* [Assignment]:
Your task is to transcribe all of the data below exactly, omitting the images.

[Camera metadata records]
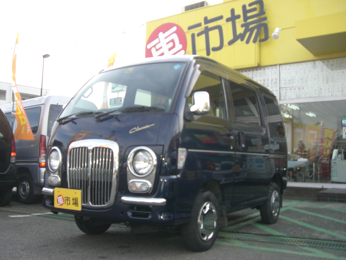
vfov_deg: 37.7
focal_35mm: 38
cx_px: 173
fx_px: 380
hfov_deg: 49.0
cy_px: 130
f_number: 2.7
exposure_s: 1/250
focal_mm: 6.2
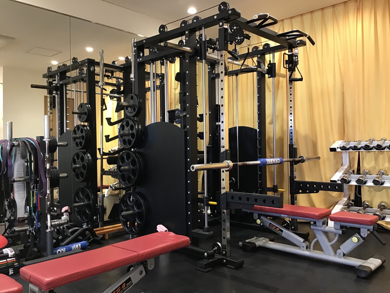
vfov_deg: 45.4
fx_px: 349
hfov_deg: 58.4
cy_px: 146
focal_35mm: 31
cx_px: 195
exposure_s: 1/30
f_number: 2.4
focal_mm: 3.3
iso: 100
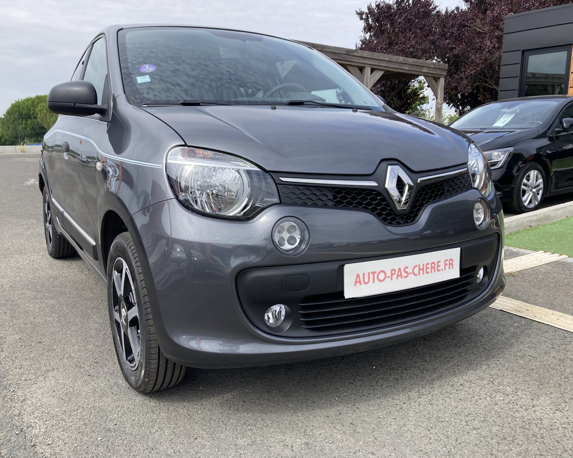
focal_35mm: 30
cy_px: 232
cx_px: 283
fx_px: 509
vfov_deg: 48.5
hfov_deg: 58.8
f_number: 1.8
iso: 20
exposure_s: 1/1143
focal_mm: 3.99
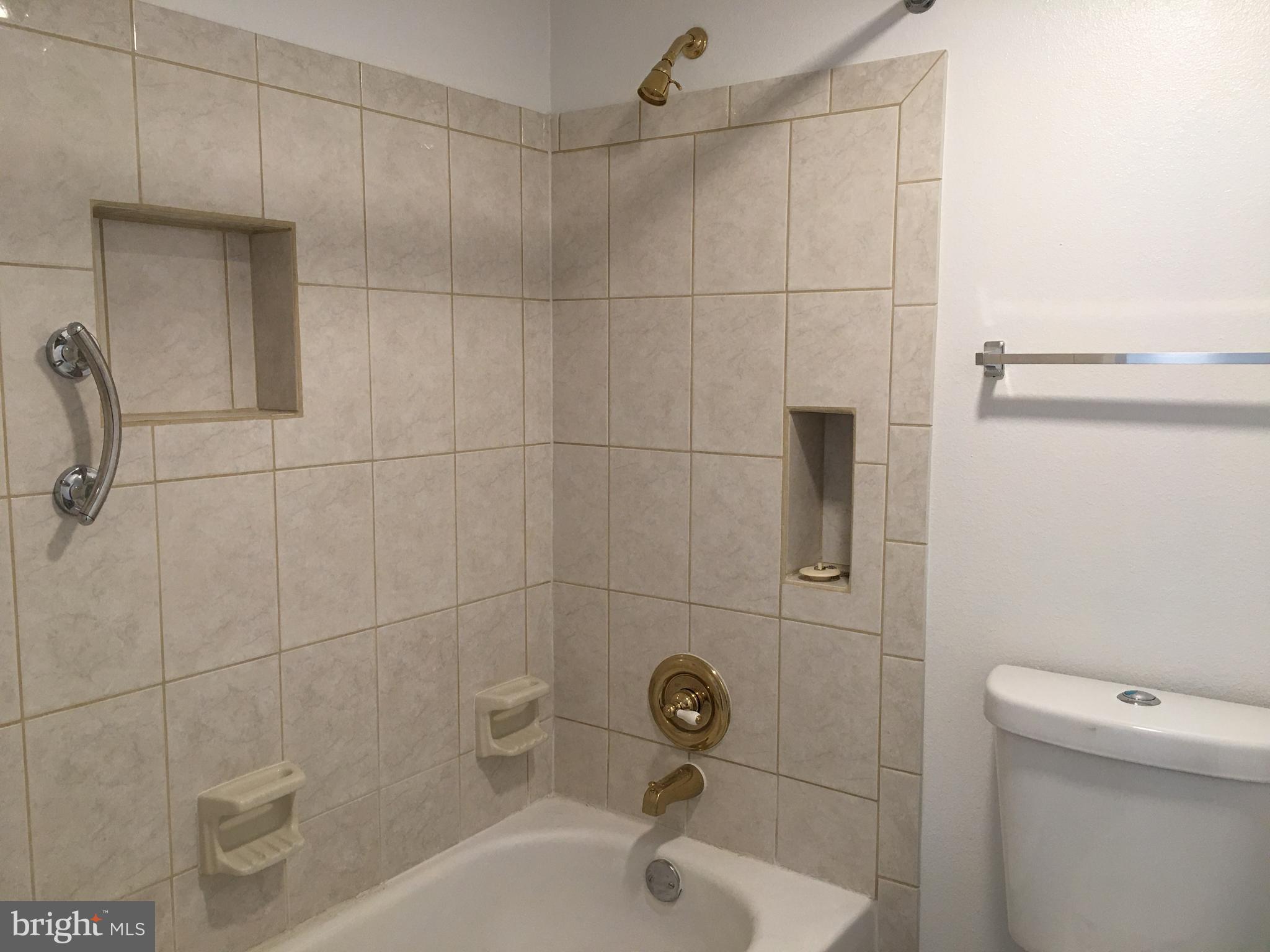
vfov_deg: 48.2
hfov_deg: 61.7
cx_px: 635
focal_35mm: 29
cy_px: 476
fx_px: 1064
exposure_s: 1/30
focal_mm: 4.15
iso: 40
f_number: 2.2
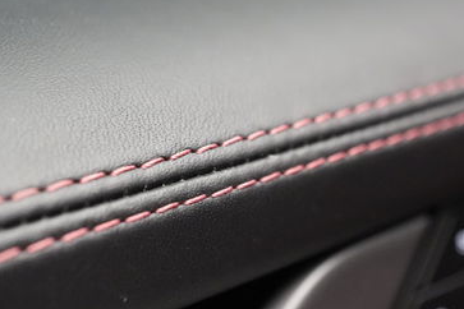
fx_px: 954
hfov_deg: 27.3
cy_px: 96
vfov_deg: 18.4
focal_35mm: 74
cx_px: 284
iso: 8000
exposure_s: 1/60
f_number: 4.5
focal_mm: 35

* [Finished exercise]:
vfov_deg: 37.7
focal_35mm: 38
cx_px: 173
fx_px: 380
hfov_deg: 49.0
cy_px: 130
f_number: 2.7
exposure_s: 1/250
focal_mm: 6.2
vfov_deg: 45.4
fx_px: 349
hfov_deg: 58.4
cy_px: 146
focal_35mm: 31
cx_px: 195
exposure_s: 1/30
f_number: 2.4
focal_mm: 3.3
iso: 100
focal_35mm: 30
cy_px: 232
cx_px: 283
fx_px: 509
vfov_deg: 48.5
hfov_deg: 58.8
f_number: 1.8
iso: 20
exposure_s: 1/1143
focal_mm: 3.99
vfov_deg: 48.2
hfov_deg: 61.7
cx_px: 635
focal_35mm: 29
cy_px: 476
fx_px: 1064
exposure_s: 1/30
focal_mm: 4.15
iso: 40
f_number: 2.2
fx_px: 954
hfov_deg: 27.3
cy_px: 96
vfov_deg: 18.4
focal_35mm: 74
cx_px: 284
iso: 8000
exposure_s: 1/60
f_number: 4.5
focal_mm: 35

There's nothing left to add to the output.